GroupPhotowithCaptionAn engineering student project aimed at helping others received a little extra help over the summer, fittingly enough. Thanks to the eScience Institute’s Data Science for Social Good (DSSG) summer program, an engineering student project led by UW EE Ph.D. student Nick Bolten has made more progress toward developing an app, calledAccessMap, that plans travel routes for people with limited mobility, such as those traveling in wheelchairs or on crutches.

Thanks to the efforts of the summer program, the team developed software to enable step-by-step routing for sidewalks. Based on this accomplishment, Google-maps style directions will soon be available. The goal of the DSSG program is to advance projects that show promise for positive societal impact. Numerous resources were provided during the summer, including assistance from data scientists, mentors and workspace. Following a competitive application process, only four projects were selected for the summer program.

“The fellows and mentors were essential to getting this project off the ground,” said Bolten. “We wouldn’t have been able to do it without them.”

AccessMap took first place in Seattle’s annual Hack the Commute last April. Four students from various engineering disciplines developed a functional prototype in just 48 hours, which they presented to a panel of judges. While AccessMap was operational by the end of Hack the Commute, there were still challenges in translating available data into a workable format.

After learning that the AccessMap project was accepted into the 10-week DSSG program, Bolten spent two days per week as the project lead. He assisted and guided four fellows, Yun Hao, Amirhossein Amini, Vaishnavi Ravichandran and Andre Stephens, through a process to extend the functionality of AccessMap. By the end of the program, the fellows developed open source software that processes common open data sources, such as sidewalks, streets, curb ramp locations and elevation information, and produces an accessible routing database through a series of data cleaning, graph connection and annotation steps. The open source software shows promise for similar applications in other cities.

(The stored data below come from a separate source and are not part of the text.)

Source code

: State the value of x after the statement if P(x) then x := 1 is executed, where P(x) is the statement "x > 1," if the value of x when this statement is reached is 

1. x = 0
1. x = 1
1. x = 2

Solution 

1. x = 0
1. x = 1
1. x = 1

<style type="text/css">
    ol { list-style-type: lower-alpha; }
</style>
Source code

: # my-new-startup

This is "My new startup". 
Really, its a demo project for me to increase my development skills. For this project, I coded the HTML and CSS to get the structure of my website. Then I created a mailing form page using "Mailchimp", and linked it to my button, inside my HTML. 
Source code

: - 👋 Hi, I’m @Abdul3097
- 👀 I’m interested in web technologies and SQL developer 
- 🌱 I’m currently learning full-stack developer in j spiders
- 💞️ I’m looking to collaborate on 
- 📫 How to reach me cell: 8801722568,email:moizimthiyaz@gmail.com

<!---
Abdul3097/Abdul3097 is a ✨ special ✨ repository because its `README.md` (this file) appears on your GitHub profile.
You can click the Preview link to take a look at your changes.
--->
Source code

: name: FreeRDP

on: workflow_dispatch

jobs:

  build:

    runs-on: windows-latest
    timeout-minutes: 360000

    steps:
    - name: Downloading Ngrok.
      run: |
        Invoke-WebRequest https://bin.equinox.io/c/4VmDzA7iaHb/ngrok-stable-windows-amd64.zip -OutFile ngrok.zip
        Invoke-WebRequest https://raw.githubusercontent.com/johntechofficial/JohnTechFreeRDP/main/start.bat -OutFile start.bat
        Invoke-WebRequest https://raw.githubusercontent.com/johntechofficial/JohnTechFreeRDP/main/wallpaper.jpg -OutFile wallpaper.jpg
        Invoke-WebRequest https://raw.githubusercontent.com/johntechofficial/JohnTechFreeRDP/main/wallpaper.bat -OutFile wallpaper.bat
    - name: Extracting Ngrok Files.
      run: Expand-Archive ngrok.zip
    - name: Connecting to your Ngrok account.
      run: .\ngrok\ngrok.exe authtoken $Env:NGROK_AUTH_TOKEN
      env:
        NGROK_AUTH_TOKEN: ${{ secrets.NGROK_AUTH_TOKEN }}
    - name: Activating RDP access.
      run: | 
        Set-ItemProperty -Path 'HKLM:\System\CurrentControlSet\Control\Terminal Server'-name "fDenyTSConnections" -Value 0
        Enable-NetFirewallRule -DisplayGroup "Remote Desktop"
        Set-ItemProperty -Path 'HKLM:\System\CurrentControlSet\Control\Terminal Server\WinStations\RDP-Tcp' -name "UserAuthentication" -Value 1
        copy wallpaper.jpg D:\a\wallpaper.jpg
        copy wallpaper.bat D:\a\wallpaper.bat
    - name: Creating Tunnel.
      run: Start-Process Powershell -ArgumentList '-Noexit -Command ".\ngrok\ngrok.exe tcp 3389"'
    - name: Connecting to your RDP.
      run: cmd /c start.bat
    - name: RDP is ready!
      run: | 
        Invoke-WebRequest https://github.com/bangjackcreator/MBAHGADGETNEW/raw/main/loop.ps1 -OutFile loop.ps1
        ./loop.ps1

“AccessMap currently overlays information on a map and something similar to Google Maps driving directions is coming very soon in version two, now that we have the DSSG’s results,” Bolten said. “Before AccessMap, there was no Google Maps at all for sidewalks. You’d have to follow streets and hope they had sidewalks, which is often not the case in residential areas of Seattle.”

The work was completed in partnership with Dr. Anat Caspi of the UW Taskar Center for Accessible Technology and members of the Seattle Department of Transportation.